What you are asked to do: Reproduce every line of the listing below word for word, keeping the original order.

Data records:
+--

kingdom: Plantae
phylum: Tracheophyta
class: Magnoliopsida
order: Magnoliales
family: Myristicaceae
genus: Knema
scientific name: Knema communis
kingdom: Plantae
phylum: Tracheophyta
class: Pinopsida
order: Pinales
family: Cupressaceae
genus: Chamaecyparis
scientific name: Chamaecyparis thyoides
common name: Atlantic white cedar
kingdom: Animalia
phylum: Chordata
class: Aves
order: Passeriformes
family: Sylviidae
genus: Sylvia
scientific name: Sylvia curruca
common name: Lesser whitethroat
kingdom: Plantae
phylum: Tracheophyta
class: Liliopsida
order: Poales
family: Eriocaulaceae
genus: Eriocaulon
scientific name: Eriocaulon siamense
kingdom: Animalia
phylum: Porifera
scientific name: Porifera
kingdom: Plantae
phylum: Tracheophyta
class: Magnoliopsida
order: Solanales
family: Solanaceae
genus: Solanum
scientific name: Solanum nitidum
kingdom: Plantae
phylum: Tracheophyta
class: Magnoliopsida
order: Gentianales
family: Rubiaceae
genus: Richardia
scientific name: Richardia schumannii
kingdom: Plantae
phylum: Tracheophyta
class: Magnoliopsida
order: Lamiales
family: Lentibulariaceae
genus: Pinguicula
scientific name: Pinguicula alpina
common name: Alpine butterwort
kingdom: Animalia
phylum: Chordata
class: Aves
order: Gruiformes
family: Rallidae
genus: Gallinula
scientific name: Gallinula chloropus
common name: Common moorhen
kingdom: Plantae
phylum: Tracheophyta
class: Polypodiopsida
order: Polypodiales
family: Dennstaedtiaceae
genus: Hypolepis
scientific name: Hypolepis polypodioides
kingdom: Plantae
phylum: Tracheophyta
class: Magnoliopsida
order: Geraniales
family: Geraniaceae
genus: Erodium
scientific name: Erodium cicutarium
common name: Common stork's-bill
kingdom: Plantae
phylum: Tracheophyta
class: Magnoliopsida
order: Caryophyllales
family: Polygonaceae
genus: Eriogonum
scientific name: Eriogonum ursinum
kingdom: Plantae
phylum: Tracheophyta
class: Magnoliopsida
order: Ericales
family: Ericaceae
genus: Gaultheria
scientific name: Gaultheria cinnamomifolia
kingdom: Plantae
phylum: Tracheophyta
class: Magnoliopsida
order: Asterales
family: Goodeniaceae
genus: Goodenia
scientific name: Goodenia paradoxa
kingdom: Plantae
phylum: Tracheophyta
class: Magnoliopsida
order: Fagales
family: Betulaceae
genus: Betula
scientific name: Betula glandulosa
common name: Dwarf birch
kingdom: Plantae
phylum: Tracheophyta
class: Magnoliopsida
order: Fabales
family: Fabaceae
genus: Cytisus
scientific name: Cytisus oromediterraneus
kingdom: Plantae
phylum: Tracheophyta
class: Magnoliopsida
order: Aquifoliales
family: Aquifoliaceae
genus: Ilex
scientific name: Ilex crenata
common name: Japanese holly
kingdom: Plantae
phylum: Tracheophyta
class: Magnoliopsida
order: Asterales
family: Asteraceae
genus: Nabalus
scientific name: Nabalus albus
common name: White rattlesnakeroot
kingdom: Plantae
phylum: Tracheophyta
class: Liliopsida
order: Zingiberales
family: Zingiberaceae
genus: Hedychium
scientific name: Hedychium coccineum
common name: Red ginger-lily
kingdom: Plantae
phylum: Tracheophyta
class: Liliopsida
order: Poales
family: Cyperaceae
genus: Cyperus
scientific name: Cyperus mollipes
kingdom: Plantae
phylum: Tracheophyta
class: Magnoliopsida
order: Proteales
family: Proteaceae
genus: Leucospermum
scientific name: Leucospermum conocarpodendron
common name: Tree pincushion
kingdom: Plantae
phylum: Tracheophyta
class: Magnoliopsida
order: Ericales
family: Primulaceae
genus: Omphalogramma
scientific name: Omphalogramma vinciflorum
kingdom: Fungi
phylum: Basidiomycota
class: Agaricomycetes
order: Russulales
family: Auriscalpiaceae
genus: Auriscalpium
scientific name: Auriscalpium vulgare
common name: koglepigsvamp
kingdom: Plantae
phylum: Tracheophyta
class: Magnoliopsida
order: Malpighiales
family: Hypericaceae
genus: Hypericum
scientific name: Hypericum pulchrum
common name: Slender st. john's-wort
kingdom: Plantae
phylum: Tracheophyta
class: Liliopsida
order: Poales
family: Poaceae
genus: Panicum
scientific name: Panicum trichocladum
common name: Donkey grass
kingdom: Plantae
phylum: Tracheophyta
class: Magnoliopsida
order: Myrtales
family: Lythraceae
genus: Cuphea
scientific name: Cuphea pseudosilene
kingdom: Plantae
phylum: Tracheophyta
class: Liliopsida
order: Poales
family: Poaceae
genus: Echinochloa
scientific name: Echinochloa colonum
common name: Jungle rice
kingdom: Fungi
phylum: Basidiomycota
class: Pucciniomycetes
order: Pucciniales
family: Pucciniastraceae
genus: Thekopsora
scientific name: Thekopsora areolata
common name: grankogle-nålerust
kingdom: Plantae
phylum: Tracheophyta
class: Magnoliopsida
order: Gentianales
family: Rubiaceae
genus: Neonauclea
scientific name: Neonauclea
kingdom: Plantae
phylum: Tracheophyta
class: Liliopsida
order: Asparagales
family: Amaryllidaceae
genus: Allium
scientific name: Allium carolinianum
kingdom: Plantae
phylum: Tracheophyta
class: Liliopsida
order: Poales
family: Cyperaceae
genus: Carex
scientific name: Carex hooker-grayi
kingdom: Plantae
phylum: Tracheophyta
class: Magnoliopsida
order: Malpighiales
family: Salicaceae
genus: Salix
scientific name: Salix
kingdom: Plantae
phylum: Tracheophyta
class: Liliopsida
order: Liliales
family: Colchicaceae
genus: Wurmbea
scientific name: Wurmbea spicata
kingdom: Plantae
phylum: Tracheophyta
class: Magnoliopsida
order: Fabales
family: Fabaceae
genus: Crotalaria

+--

Complete output:
kingdom: Plantae
phylum: Tracheophyta
class: Magnoliopsida
order: Magnoliales
family: Myristicaceae
genus: Knema
scientific name: Knema communis
kingdom: Plantae
phylum: Tracheophyta
class: Pinopsida
order: Pinales
family: Cupressaceae
genus: Chamaecyparis
scientific name: Chamaecyparis thyoides
common name: Atlantic white cedar
kingdom: Animalia
phylum: Chordata
class: Aves
order: Passeriformes
family: Sylviidae
genus: Sylvia
scientific name: Sylvia curruca
common name: Lesser whitethroat
kingdom: Plantae
phylum: Tracheophyta
class: Liliopsida
order: Poales
family: Eriocaulaceae
genus: Eriocaulon
scientific name: Eriocaulon siamense
kingdom: Animalia
phylum: Porifera
scientific name: Porifera
kingdom: Plantae
phylum: Tracheophyta
class: Magnoliopsida
order: Solanales
family: Solanaceae
genus: Solanum
scientific name: Solanum nitidum
kingdom: Plantae
phylum: Tracheophyta
class: Magnoliopsida
order: Gentianales
family: Rubiaceae
genus: Richardia
scientific name: Richardia schumannii
kingdom: Plantae
phylum: Tracheophyta
class: Magnoliopsida
order: Lamiales
family: Lentibulariaceae
genus: Pinguicula
scientific name: Pinguicula alpina
common name: Alpine butterwort
kingdom: Animalia
phylum: Chordata
class: Aves
order: Gruiformes
family: Rallidae
genus: Gallinula
scientific name: Gallinula chloropus
common name: Common moorhen
kingdom: Plantae
phylum: Tracheophyta
class: Polypodiopsida
order: Polypodiales
family: Dennstaedtiaceae
genus: Hypolepis
scientific name: Hypolepis polypodioides
kingdom: Plantae
phylum: Tracheophyta
class: Magnoliopsida
order: Geraniales
family: Geraniaceae
genus: Erodium
scientific name: Erodium cicutarium
common name: Common stork's-bill
kingdom: Plantae
phylum: Tracheophyta
class: Magnoliopsida
order: Caryophyllales
family: Polygonaceae
genus: Eriogonum
scientific name: Eriogonum ursinum
kingdom: Plantae
phylum: Tracheophyta
class: Magnoliopsida
order: Ericales
family: Ericaceae
genus: Gaultheria
scientific name: Gaultheria cinnamomifolia
kingdom: Plantae
phylum: Tracheophyta
class: Magnoliopsida
order: Asterales
family: Goodeniaceae
genus: Goodenia
scientific name: Goodenia paradoxa
kingdom: Plantae
phylum: Tracheophyta
class: Magnoliopsida
order: Fagales
family: Betulaceae
genus: Betula
scientific name: Betula glandulosa
common name: Dwarf birch
kingdom: Plantae
phylum: Tracheophyta
class: Magnoliopsida
order: Fabales
family: Fabaceae
genus: Cytisus
scientific name: Cytisus oromediterraneus
kingdom: Plantae
phylum: Tracheophyta
class: Magnoliopsida
order: Aquifoliales
family: Aquifoliaceae
genus: Ilex
scientific name: Ilex crenata
common name: Japanese holly
kingdom: Plantae
phylum: Tracheophyta
class: Magnoliopsida
order: Asterales
family: Asteraceae
genus: Nabalus
scientific name: Nabalus albus
common name: White rattlesnakeroot
kingdom: Plantae
phylum: Tracheophyta
class: Liliopsida
order: Zingiberales
family: Zingiberaceae
genus: Hedychium
scientific name: Hedychium coccineum
common name: Red ginger-lily
kingdom: Plantae
phylum: Tracheophyta
class: Liliopsida
order: Poales
family: Cyperaceae
genus: Cyperus
scientific name: Cyperus mollipes
kingdom: Plantae
phylum: Tracheophyta
class: Magnoliopsida
order: Proteales
family: Proteaceae
genus: Leucospermum
scientific name: Leucospermum conocarpodendron
common name: Tree pincushion
kingdom: Plantae
phylum: Tracheophyta
class: Magnoliopsida
order: Ericales
family: Primulaceae
genus: Omphalogramma
scientific name: Omphalogramma vinciflorum
kingdom: Fungi
phylum: Basidiomycota
class: Agaricomycetes
order: Russulales
family: Auriscalpiaceae
genus: Auriscalpium
scientific name: Auriscalpium vulgare
common name: koglepigsvamp
kingdom: Plantae
phylum: Tracheophyta
class: Magnoliopsida
order: Malpighiales
family: Hypericaceae
genus: Hypericum
scientific name: Hypericum pulchrum
common name: Slender st. john's-wort
kingdom: Plantae
phylum: Tracheophyta
class: Liliopsida
order: Poales
family: Poaceae
genus: Panicum
scientific name: Panicum trichocladum
common name: Donkey grass
kingdom: Plantae
phylum: Tracheophyta
class: Magnoliopsida
order: Myrtales
family: Lythraceae
genus: Cuphea
scientific name: Cuphea pseudosilene
kingdom: Plantae
phylum: Tracheophyta
class: Liliopsida
order: Poales
family: Poaceae
genus: Echinochloa
scientific name: Echinochloa colonum
common name: Jungle rice
kingdom: Fungi
phylum: Basidiomycota
class: Pucciniomycetes
order: Pucciniales
family: Pucciniastraceae
genus: Thekopsora
scientific name: Thekopsora areolata
common name: grankogle-nålerust
kingdom: Plantae
phylum: Tracheophyta
class: Magnoliopsida
order: Gentianales
family: Rubiaceae
genus: Neonauclea
scientific name: Neonauclea
kingdom: Plantae
phylum: Tracheophyta
class: Liliopsida
order: Asparagales
family: Amaryllidaceae
genus: Allium
scientific name: Allium carolinianum
kingdom: Plantae
phylum: Tracheophyta
class: Liliopsida
order: Poales
family: Cyperaceae
genus: Carex
scientific name: Carex hooker-grayi
kingdom: Plantae
phylum: Tracheophyta
class: Magnoliopsida
order: Malpighiales
family: Salicaceae
genus: Salix
scientific name: Salix
kingdom: Plantae
phylum: Tracheophyta
class: Liliopsida
order: Liliales
family: Colchicaceae
genus: Wurmbea
scientific name: Wurmbea spicata
kingdom: Plantae
phylum: Tracheophyta
class: Magnoliopsida
order: Fabales
family: Fabaceae
genus: Crotalaria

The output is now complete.